Description
Linear Regression
1.1 In LinearRegression\linearRegression.py, fill in the missing lines in the python code to estimate β, using (1) closed-form solution, (2) batch gradient descent, and (3) stochastic gradient descent.
Report the learned weights and MSE (Mean Square Error) in the test dataset for each version, are they the same and why?
Apply z-score normalization for each feature x and report whether the normalization affect β and MSE (Mean Square Error) in the test dataset, for all three versions of the algorithm, and why?
1.2 Ridge regression is to add an l2 regularization term to the original mean square error cost function in linear regression: J(β)=1/2n ∑_i▒(x_i^T β-y_i )^2 +λ/2n ∑_j▒β_j^2 , where λ≥0 is a trade-off between the two items. Please derive the closed-form solution for β.
Logistic Regression and Model Selection
In LogisticRegression\LogisticRegression.py, fill in the missing lines in the python code to estimate β, using (1) batch gradient descent and (2) Newton Raphson method.
Report the learned weights and accuracy (Mean Square Error) in the test dataset for each version, are they the same and why?
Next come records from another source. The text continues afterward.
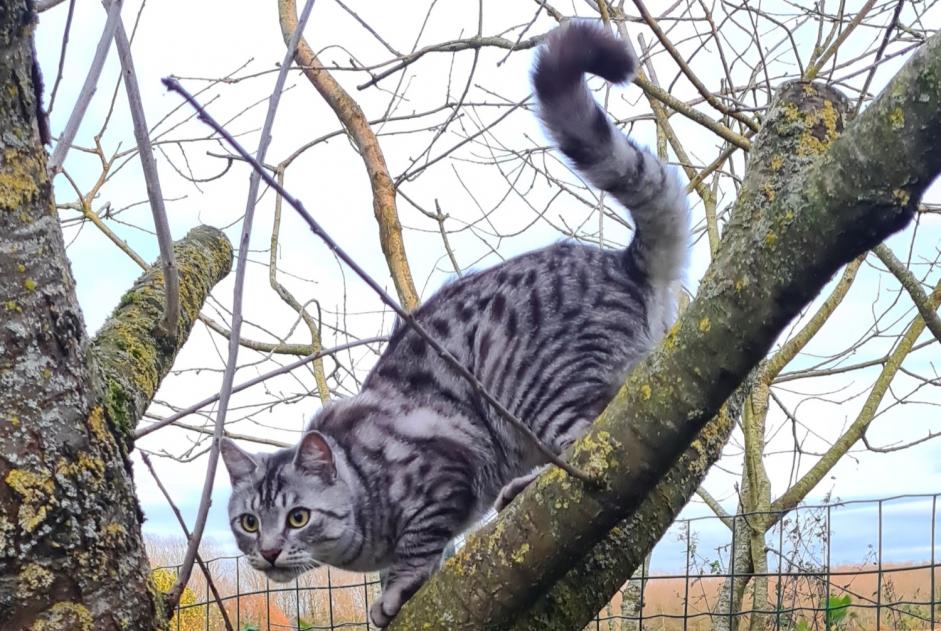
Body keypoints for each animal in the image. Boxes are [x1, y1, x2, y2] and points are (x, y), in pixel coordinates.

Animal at [221, 19, 692, 628]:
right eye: (249, 522)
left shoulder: (444, 463)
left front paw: (397, 588)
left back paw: (525, 485)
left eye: (298, 516)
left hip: (541, 395)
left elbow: (420, 543)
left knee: (589, 447)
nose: (271, 552)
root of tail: (621, 262)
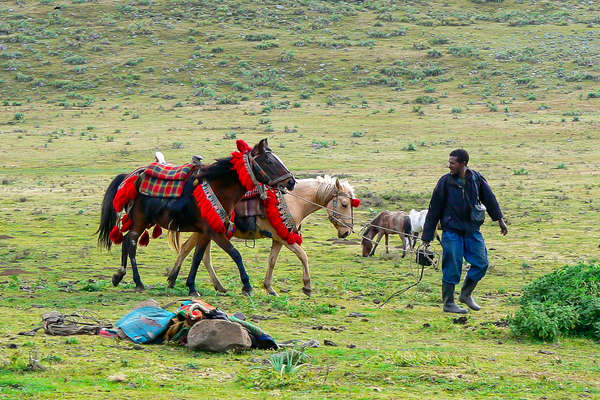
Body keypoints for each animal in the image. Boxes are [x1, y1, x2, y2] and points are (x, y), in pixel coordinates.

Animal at [96, 139, 296, 296]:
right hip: (140, 221)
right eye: (269, 160)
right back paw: (138, 282)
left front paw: (191, 287)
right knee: (130, 242)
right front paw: (247, 286)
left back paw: (118, 276)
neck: (219, 187)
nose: (291, 182)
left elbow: (197, 257)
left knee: (126, 241)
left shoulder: (205, 232)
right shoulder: (214, 231)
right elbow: (235, 254)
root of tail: (131, 176)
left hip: (144, 222)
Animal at [165, 176, 356, 296]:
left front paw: (269, 287)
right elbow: (303, 256)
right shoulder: (286, 238)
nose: (346, 232)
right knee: (192, 251)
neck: (295, 201)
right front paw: (307, 286)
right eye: (344, 204)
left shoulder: (278, 239)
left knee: (193, 251)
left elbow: (272, 261)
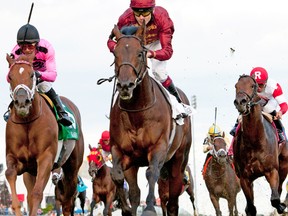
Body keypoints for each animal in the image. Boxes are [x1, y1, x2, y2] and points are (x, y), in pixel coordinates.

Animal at [5, 53, 84, 216]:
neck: (27, 122)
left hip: (72, 168)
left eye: (31, 74)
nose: (22, 102)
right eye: (10, 76)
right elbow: (10, 174)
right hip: (31, 172)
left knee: (68, 201)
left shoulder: (45, 159)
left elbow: (37, 193)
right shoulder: (16, 159)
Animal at [108, 22, 191, 216]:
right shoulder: (122, 152)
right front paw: (126, 208)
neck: (136, 113)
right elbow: (118, 177)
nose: (125, 85)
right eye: (115, 53)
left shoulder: (158, 147)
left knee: (173, 200)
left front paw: (150, 208)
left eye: (140, 53)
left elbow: (151, 172)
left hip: (178, 160)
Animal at [234, 74, 288, 214]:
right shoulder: (244, 178)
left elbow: (275, 199)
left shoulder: (272, 171)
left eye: (252, 86)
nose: (240, 102)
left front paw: (281, 206)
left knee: (280, 188)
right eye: (236, 86)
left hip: (283, 165)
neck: (254, 140)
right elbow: (251, 208)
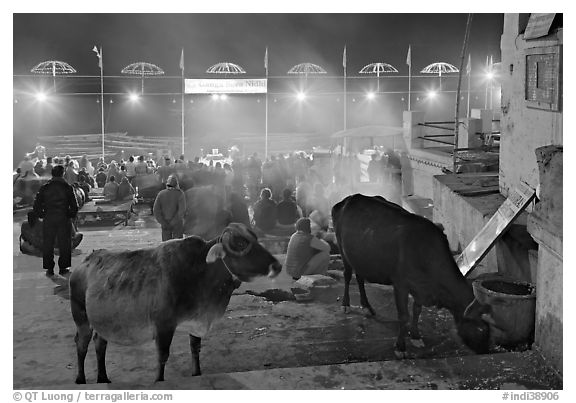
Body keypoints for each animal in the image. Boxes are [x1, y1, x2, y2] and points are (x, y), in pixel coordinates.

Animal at [70, 224, 282, 386]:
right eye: (240, 243)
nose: (277, 266)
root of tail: (85, 262)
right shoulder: (164, 326)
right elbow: (162, 356)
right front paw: (159, 380)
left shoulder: (195, 323)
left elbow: (195, 350)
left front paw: (197, 374)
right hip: (81, 318)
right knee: (81, 344)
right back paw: (80, 379)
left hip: (102, 321)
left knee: (100, 343)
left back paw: (103, 378)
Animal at [332, 196, 496, 360]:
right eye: (481, 329)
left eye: (489, 328)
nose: (486, 351)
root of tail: (349, 198)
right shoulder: (400, 284)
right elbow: (404, 316)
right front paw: (401, 347)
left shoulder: (420, 287)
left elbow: (417, 310)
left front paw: (416, 336)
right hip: (342, 249)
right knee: (347, 275)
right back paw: (346, 304)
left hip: (359, 258)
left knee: (359, 277)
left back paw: (366, 306)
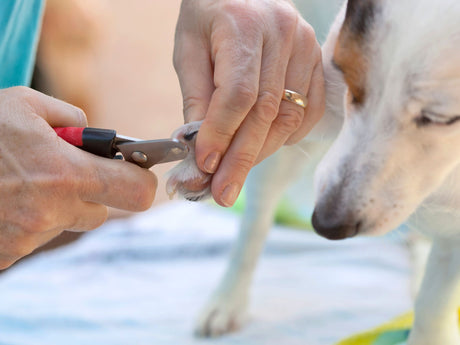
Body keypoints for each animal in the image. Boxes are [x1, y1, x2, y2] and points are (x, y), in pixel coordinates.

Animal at [167, 1, 460, 342]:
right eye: (352, 84)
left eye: (440, 118)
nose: (327, 224)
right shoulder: (323, 84)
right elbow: (274, 113)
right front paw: (198, 157)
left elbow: (434, 299)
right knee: (254, 226)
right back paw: (227, 299)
Discuss the pros and cons of the two methods.
Similar to linear regression, regularization can be added to logistic regression. Consider the new objective function as:
J(β)=-∑_i▒〖(y_i x_i^T β〗-log(1+exp{x_i^T β}))/n+λ∑_(j=0)^p▒β_j^2
where n is the total number of data points in the training dataset and p is the dimensionality of attributes. Please compute its first derivative (∂J(β))/(∂β_j ) and implement a regularized batch gradient descent algorithm accordingly. Discuss how the regularization is affecting the training loss (in terms of average log likelihood) and test accuracy based on the experimental results.